Segment Start: RECORDS PROVIDED

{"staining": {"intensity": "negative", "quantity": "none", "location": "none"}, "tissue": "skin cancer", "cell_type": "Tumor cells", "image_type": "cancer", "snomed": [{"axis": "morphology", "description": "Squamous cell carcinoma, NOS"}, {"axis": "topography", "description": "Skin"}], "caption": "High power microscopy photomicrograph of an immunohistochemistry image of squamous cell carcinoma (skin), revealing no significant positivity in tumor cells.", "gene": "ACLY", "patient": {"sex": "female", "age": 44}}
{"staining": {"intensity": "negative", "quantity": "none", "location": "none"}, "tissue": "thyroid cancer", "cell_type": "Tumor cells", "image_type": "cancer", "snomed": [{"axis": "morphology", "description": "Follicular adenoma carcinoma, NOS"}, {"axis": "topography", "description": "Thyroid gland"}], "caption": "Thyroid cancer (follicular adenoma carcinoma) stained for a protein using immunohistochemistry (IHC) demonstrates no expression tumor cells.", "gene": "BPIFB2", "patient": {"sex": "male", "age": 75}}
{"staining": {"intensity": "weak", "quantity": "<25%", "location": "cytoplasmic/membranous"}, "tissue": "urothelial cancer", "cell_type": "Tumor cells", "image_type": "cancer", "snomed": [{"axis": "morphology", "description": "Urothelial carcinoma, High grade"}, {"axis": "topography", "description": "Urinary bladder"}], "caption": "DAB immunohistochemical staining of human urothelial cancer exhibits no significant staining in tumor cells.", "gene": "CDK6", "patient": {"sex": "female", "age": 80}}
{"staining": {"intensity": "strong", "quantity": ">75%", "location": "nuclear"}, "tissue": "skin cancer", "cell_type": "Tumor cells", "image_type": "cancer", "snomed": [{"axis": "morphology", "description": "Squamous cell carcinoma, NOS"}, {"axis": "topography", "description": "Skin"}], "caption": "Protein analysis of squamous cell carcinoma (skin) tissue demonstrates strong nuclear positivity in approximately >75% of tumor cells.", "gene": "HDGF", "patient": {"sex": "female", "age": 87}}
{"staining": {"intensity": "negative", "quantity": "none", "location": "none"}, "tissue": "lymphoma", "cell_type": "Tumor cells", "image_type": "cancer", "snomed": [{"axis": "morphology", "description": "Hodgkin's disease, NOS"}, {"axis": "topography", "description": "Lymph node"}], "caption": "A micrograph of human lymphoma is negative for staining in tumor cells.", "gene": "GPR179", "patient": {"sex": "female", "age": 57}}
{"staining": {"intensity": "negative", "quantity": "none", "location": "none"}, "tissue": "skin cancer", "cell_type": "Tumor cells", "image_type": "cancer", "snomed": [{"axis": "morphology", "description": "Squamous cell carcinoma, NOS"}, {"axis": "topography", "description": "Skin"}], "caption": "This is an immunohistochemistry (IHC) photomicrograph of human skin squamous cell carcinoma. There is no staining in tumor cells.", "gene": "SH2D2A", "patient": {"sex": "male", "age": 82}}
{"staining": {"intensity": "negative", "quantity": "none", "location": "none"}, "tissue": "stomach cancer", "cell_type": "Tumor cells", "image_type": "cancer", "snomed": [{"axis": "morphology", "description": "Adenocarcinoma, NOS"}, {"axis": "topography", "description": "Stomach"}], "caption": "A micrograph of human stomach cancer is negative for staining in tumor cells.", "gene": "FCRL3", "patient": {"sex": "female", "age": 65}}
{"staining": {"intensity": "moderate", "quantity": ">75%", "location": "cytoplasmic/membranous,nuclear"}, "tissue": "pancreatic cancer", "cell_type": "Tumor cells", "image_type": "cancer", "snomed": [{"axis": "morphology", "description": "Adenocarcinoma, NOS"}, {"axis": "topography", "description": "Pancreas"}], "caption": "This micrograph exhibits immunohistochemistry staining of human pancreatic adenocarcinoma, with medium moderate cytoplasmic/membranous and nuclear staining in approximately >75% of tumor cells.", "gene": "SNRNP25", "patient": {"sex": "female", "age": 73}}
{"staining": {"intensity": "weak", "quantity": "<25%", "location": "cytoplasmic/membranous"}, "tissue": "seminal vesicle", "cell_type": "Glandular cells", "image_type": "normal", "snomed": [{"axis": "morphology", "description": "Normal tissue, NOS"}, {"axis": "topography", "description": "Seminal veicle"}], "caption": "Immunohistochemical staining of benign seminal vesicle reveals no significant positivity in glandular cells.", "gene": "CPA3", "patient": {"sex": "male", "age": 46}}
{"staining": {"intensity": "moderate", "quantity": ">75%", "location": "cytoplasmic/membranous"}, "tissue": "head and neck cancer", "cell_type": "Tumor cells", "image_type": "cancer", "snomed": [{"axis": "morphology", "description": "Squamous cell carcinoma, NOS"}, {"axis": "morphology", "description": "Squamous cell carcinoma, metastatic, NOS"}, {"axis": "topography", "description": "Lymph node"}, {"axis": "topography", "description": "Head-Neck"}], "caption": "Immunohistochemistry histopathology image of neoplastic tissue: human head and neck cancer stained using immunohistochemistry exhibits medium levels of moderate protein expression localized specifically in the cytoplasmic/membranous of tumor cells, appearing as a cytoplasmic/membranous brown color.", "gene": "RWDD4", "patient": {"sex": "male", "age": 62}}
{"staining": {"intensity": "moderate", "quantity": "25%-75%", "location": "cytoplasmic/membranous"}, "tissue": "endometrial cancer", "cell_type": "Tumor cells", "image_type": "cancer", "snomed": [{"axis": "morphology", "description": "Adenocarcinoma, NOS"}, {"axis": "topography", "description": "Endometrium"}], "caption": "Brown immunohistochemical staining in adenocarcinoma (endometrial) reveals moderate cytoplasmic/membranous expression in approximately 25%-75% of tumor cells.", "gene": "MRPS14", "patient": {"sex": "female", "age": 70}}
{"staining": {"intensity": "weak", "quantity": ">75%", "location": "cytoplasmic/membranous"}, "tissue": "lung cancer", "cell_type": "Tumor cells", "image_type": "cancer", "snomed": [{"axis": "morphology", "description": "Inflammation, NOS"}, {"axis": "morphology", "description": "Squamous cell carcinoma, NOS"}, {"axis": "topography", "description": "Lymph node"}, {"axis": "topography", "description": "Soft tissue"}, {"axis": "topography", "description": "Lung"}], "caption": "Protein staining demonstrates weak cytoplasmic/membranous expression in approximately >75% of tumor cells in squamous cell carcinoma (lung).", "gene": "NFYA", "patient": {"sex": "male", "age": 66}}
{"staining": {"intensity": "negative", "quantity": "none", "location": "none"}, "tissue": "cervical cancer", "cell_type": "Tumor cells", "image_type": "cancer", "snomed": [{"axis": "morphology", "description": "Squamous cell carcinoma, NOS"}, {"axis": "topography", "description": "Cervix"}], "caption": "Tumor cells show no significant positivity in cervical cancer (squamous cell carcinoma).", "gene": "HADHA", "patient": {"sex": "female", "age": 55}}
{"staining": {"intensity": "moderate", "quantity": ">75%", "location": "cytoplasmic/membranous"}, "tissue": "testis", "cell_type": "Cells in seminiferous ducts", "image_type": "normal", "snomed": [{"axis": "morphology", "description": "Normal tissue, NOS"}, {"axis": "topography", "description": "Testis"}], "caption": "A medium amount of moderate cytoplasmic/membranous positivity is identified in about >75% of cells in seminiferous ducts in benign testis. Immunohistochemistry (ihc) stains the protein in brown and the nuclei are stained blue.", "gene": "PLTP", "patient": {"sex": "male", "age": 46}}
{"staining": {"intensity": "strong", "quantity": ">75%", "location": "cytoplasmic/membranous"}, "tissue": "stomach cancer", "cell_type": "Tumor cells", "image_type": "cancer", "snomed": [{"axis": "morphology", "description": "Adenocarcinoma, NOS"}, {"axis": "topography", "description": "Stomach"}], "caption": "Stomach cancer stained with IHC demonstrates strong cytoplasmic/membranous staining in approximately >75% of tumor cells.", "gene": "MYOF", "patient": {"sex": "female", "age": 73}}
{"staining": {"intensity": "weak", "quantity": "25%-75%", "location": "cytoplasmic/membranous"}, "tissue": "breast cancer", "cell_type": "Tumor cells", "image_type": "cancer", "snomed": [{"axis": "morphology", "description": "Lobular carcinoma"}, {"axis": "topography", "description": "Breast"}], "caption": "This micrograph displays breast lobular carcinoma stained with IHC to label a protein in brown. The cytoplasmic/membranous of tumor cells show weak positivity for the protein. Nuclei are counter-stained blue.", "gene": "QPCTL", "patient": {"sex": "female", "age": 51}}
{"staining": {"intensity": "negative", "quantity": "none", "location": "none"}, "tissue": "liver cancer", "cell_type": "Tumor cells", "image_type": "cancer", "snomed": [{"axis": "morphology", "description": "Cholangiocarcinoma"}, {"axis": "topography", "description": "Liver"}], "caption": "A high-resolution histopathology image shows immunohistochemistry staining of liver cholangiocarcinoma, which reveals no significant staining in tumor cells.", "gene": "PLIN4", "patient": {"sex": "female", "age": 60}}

Segment End: RECORDS PROVIDED

> TASK STATEMENT:
Copy down each line in the entries that has the word "This".

> FINISHED EXERCISE:
{"staining": {"intensity": "negative", "quantity": "none", "location": "none"}, "tissue": "skin cancer", "cell_type": "Tumor cells", "image_type": "cancer", "snomed": [{"axis": "morphology", "description": "Squamous cell carcinoma, NOS"}, {"axis": "topography", "description": "Skin"}], "caption": "This is an immunohistochemistry (IHC) photomicrograph of human skin squamous cell carcinoma. There is no staining in tumor cells.", "gene": "SH2D2A", "patient": {"sex": "male", "age": 82}}
{"staining": {"intensity": "moderate", "quantity": ">75%", "location": "cytoplasmic/membranous,nuclear"}, "tissue": "pancreatic cancer", "cell_type": "Tumor cells", "image_type": "cancer", "snomed": [{"axis": "morphology", "description": "Adenocarcinoma, NOS"}, {"axis": "topography", "description": "Pancreas"}], "caption": "This micrograph exhibits immunohistochemistry staining of human pancreatic adenocarcinoma, with medium moderate cytoplasmic/membranous and nuclear staining in approximately >75% of tumor cells.", "gene": "SNRNP25", "patient": {"sex": "female", "age": 73}}
{"staining": {"intensity": "weak", "quantity": "25%-75%", "location": "cytoplasmic/membranous"}, "tissue": "breast cancer", "cell_type": "Tumor cells", "image_type": "cancer", "snomed": [{"axis": "morphology", "description": "Lobular carcinoma"}, {"axis": "topography", "description": "Breast"}], "caption": "This micrograph displays breast lobular carcinoma stained with IHC to label a protein in brown. The cytoplasmic/membranous of tumor cells show weak positivity for the protein. Nuclei are counter-stained blue.", "gene": "QPCTL", "patient": {"sex": "female", "age": 51}}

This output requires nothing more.